* Extracted text
=== Begin Enclosure ===
By Jose Kavi
New Delhi: A “jack of all trades” American Jesuit missionary, who cared for India’s girl children decades before the government focused on them, is no more.
The funeral Mass for Father John Joseph Kenealy is scheduled at 11 am on July 8 at St. Edmunds Church, Oak Park, Illinois, his family parish.
Jesuit Father John “Jack” O’Callaghan, a friend of Father Kenealy, is expected to lead the Mass assisted by Fathers Paul Faulstich of Jesuit Delhi province and K P Dominic of Patna province, says the Ganga Lahar, the Patna Jesuit newsletter.
The Bihar Church will hold a memorial Mass on July 9 at Xavier Teachers Training Institute, Patna, capital of Bihar. Jesuit Archbishop William D’Souza will lead the Mass.
Father Kenealy, popularly known as Father Jack, died on July 2 in a Chicago hospital. He had left India for vacation with his provincial Father Jose Vadassery on June 22, five days after celebrating his 90th birthday in Patna. On June 30, he was admitted to the hospital after feeling unwell.
Father Kenealy joined the Jesuits in 1945 and came to India four years later after completing Juniorate. He studied philosophy at Shembagannur in Tamil Nadu and theology at St Mary’s Theologate Kurseong, West Bengal. Jesuit Bishop Augustine Wildermuth ordained him a priest in 1959.
=== End Enclosure ===
* Data
=== Begin Enclosure ===
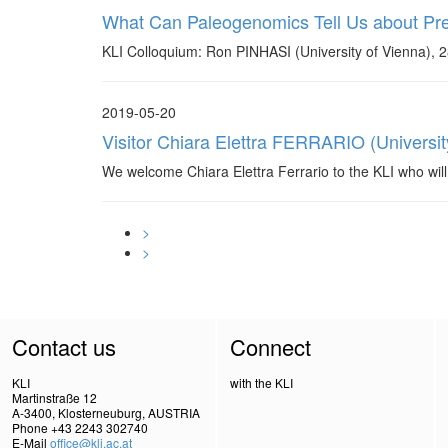
What Can Paleogenomics Tell Us about Prehi
KLI Colloquium: Ron PINHASI (University of Vienna), 
2019-05-20
Visitor Chiara Elettra FERRARIO (Universit
We welcome Chiara Elettra Ferrario to the KLI who will
>
>
Contact us
Connect
KLI
with the KLI
Martinstraße 12
A-3400, Klosterneuburg, AUSTRIA
Phone +43 2243 302740
E-Mail
office@kli.ac.at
=== End Enclosure ===
* What to do
• a. In the article on the death of Father John Joseph Kenealy, why is his funeral Mass held at St. Edmunds Church in Oak Park, Illinois? Answer in one to three sentences.
• b. Rewrite the paragraph beginning "Father Kenealy joined the Jesuits" from the article on Father Kenealy's death as a list, keeping its main facts.

* Answers below
• a. The funeral Mass is held at St. Edmunds Church because it is his family parish.

• b.
- Joined the Jesuits in 1945.
- Came to India four years later, after completing Juniorate.
- Studied philosophy at Shembagannur, Tamil Nadu.
- Studied theology at St Mary's Theologate Kurseong, West Bengal.
- Was ordained a priest by Jesuit Bishop Augustine Wildermuth in 1959.